Berloz: les employées du CPAS sont-elles en danger ?

Les réfugiés reconnus ont deux mois pour trouver un logement privé. C’est très peu ! Alors, ils deviennent de plus en plus agressifs envers les employées du CPAS qui s’en plaignent.

Anne JACQUEMIN
 Alain Happaerts a interpellé Luc Vandormael sur cette problématique.
Alain Happaerts a interpellé Luc Vandormael sur cette problématique. ©ÉdA – 40757130543 

À Berloz aujourd’hui, le nerf de la guerre pour un réfugié est le logement. "Fedasil ne donne plus que deux mois aux personnes réfugiées, reconnues, pour trouver un logement privé", explique Alain Happaerts, président du CPAS. Normalement, la démarche de chercher un logement doit être entreprise par les réfugiés eux-mêmes. "Or, c’est impossible pour eux de le faire, à cause déjà de la différence de langues. La grosse majorité d’entre eux ne parle pas un mot de français." Alors, ce sont les assistantes sociales qui s’en chargent. "Et elles aussi n’ont que deux mois pour leur trouver un logement privé." Elles sont d’ailleurs de plus en plus stressées. "Les réfugiés reconnus ont vraiment du mal à se loger. Quand les propriétaires apprennent que ce sont des réfugiés et, qu’en plus, elles ne parlent pas la même langue, alors les problèmes se posent.

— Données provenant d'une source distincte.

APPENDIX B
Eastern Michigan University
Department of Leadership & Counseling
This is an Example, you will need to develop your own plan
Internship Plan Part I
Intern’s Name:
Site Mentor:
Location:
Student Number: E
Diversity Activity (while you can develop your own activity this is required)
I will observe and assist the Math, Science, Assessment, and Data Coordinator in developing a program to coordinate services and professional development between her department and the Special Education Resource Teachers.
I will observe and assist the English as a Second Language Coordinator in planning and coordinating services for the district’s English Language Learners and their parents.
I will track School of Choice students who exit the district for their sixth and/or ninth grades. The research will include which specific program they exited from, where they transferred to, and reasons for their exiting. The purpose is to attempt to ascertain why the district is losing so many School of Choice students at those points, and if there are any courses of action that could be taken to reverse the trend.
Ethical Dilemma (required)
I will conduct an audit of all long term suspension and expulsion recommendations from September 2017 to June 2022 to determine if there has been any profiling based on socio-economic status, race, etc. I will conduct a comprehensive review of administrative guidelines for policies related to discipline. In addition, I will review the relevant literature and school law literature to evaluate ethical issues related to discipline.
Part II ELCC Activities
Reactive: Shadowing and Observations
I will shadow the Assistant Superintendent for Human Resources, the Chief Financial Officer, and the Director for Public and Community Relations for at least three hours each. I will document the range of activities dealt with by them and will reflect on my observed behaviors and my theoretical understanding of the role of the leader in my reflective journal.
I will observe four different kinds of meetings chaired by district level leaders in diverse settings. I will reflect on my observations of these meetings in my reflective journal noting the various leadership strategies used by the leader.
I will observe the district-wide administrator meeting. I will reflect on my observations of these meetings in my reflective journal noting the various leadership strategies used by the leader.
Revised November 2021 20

Certains propriétaires refusent de louer leurs biens." Berloz n’a pas d’agence immobilière sociale. La politique de la majorité IC, cependant, n’est pas de mettre les réfugiés dehors. Quand ils arrivent sur le sol belge, pour être reconnu officiellement, une bien longue procédure est lancée. "Ils sont alors en droit d’occuper des logements mis à disposition par les Initiatives locales d’accueil, les ILA. Mais, en fin de procédure, lorsqu’ils sont reconnus, ils sont alors comme les Belges en droit de recevoir un revenu d’intégration sociale, et ont deux mois pour trouver un logement." Normalement, à ce moment-là, ils doivent quitter les ILA. "Les assistantes sociales reçoivent souvent leur visite. Et lorsqu’elles ne leur trouvent pas de logement, ils peuvent devenir de plus en plus agressifs." Du coup, les assistantes sociales sont de plus en plus fatiguées et deviennent, elles aussi, agressives. Elles ont donc fait part de leur mal-être au président du CPAS, qui ne veut pas de cette agressivité. Alain Happaerts a donc interpellé Luc Vandormael, le président de la Fédération des CPAS, qui a promis de faire part de la situation non seulement à Fedasil mais également à la ministre de l’Intégration sociale, Karine Lalieux, afin de faire changer la situation.